CRÓNICAS de LA PROMESA: La infancia que destrozó a Ena antes de conocer a Alfonso XIII #ena #series

👑 CRÓNICAS DE LA PROMESA / El pasado oscuro de Ena: La infancia que la marcó antes de Alfonso XIII 🥀📜
Aunque La Promesa nos sumerge en las intrigas de los Luján, el contexto histórico de la época nos remite inevitablemente a figuras reales que marcaron la psique de la nobleza. Entre ellas destaca Victoria Eugenia de Battenberg, conocida como Ena, cuya vida antes de llegar a España fue un campo de batalla emocional mucho más crudo que cualquier guion de ficción.

Antes de convertirse en la reina consorte de Alfonso XIII, Ena vivió una infancia a la sombra de la tragedia y el control absoluto. Estas son las cicatrices que la destrozaron.

🏛️ 1. La “Nietísima” bajo el yugo de la Reina Victoria
Ena creció en la corte británica, pero no fue una infancia de cuentos de hadas. Fue la nieta favorita, pero también la “prisionera” personal de su abuela, la Reina Victoria.

La hija de la sustituta: Su madre, la princesa Beatriz, tenía prohibido casarse para servir de secretaria perpetua a la reina. Cuando finalmente se le permitió, fue bajo la condición de que Ena y sus hermanos vivieran siempre bajo el control de la soberana.

Falta di libertad: Ena creció viendo cómo su madre era anulada emocionalmente, lo que le generó una profunda inseguridad y un deseo desesperado de escapar de los muros del Castillo di Windsor.

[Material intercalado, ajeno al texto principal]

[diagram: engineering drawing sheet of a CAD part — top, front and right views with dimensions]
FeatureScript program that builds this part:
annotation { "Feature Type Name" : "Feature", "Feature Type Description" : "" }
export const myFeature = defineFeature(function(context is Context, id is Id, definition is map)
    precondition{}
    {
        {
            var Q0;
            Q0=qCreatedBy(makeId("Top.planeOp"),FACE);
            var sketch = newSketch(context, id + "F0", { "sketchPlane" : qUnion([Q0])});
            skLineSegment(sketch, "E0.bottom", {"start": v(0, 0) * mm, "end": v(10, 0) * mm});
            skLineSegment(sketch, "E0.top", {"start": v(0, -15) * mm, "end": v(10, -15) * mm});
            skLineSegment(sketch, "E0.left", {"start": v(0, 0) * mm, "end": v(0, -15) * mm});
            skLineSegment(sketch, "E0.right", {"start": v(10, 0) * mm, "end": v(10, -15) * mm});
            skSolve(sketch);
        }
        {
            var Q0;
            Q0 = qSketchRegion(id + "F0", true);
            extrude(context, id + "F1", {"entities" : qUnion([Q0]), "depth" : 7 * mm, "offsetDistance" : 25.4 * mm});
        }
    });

🩸 2. La Maldición de la Sangre: La Hemofilia
El trauma más profundo de su infancia no fue psicológico, sino genético. Ena fue portadora de la hemofilia, la “enfermedad de los reyes” que heredó de su abuela.

La muerte de su hermano: Ver el sufrimiento y la muerte prematura de sus familiares varones le creó un sentimiento de culpa desgarrador.

Una carga invisible: Creció sabiendo che su sangre era un “arma biológica” para cualquier dinastía. Este secreto la atormentó durante su juventud, especialmente cuando empezó a ser vista como una candidata al trono español.

🌑 3. La pérdida del padre: El fin de la poca alegría
Su padre, Enrique de Battenberg, era el único rayo de luz y aventura en su vida. Su muerte por malaria en África cuando ella tenía solo 8 años destrozó su mundo.

La soledad absoluta: Con su madre sumida en un luto eterno y su abuela siendo una figura autoritaria, Ena se convirtió en una joven solitaria, seria y melancólica, rasgos que más tarde los españoles confundirían con “frialdad británica”.

🌋 Conclusión: Del trauma de Windsor al polvorín de Madrid
Cuando Ena conoció a Alfonso XIII, vio en él la oportunidad de dejar atrás una infancia marcada por la muerte y la opresión. Lo que no sabía era que el destino la llevaría de una prisión de terciopelo en Inglaterra a un trono acechado por el terrorismo y el desprecio en España.